=== STORED DATA ===
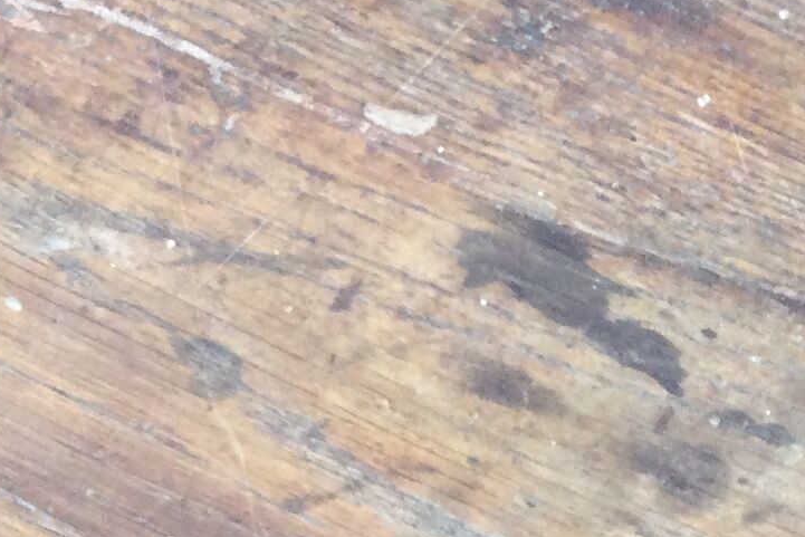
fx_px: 3265
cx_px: 431
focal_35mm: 146
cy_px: 1049
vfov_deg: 8.9
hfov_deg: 14.1
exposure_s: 1/100
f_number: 2.4
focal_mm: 3.3
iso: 40
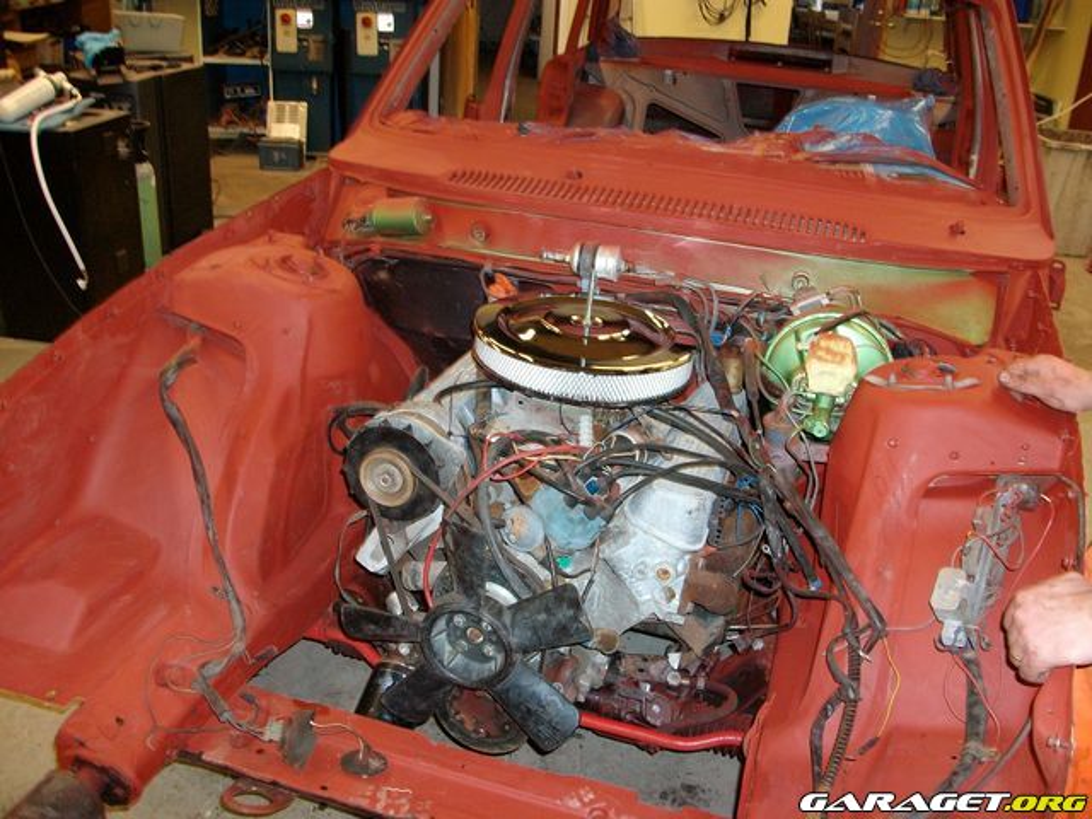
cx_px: 546
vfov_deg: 44.2
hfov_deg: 56.8
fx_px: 1009
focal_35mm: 32
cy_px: 410
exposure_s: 1/40
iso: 147
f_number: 2.9
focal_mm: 5.7
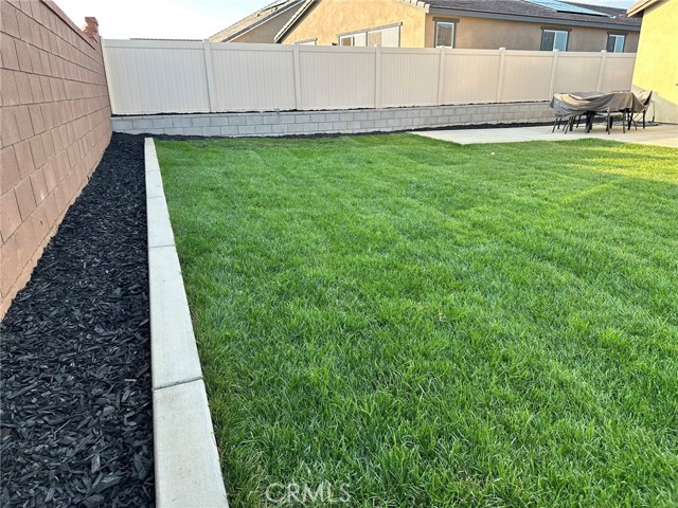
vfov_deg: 56.8
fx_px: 470
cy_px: 254
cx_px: 339
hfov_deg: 71.6
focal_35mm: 24
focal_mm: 6.86
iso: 80
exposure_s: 1/486
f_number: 1.78
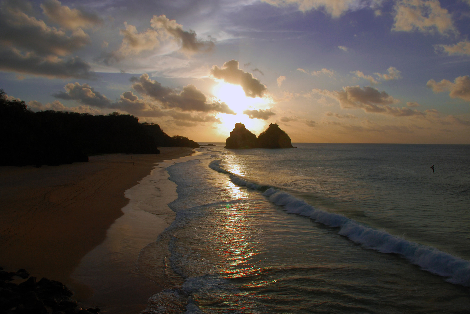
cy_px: 157
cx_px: 235
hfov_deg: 67.3
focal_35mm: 27
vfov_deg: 48.0
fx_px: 353
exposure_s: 1/500
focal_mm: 18
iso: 200
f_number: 11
===
_WHAT NEEDS TO BE DONE_
All of the data above is to be repeated exactly, with the pictures left out.

_RESULT OF THE EXERCISE_
fx_px: 3265
cx_px: 431
focal_35mm: 146
cy_px: 1049
vfov_deg: 8.9
hfov_deg: 14.1
exposure_s: 1/100
f_number: 2.4
focal_mm: 3.3
iso: 40
cx_px: 546
vfov_deg: 44.2
hfov_deg: 56.8
fx_px: 1009
focal_35mm: 32
cy_px: 410
exposure_s: 1/40
iso: 147
f_number: 2.9
focal_mm: 5.7
vfov_deg: 56.8
fx_px: 470
cy_px: 254
cx_px: 339
hfov_deg: 71.6
focal_35mm: 24
focal_mm: 6.86
iso: 80
exposure_s: 1/486
f_number: 1.78
cy_px: 157
cx_px: 235
hfov_deg: 67.3
focal_35mm: 27
vfov_deg: 48.0
fx_px: 353
exposure_s: 1/500
focal_mm: 18
iso: 200
f_number: 11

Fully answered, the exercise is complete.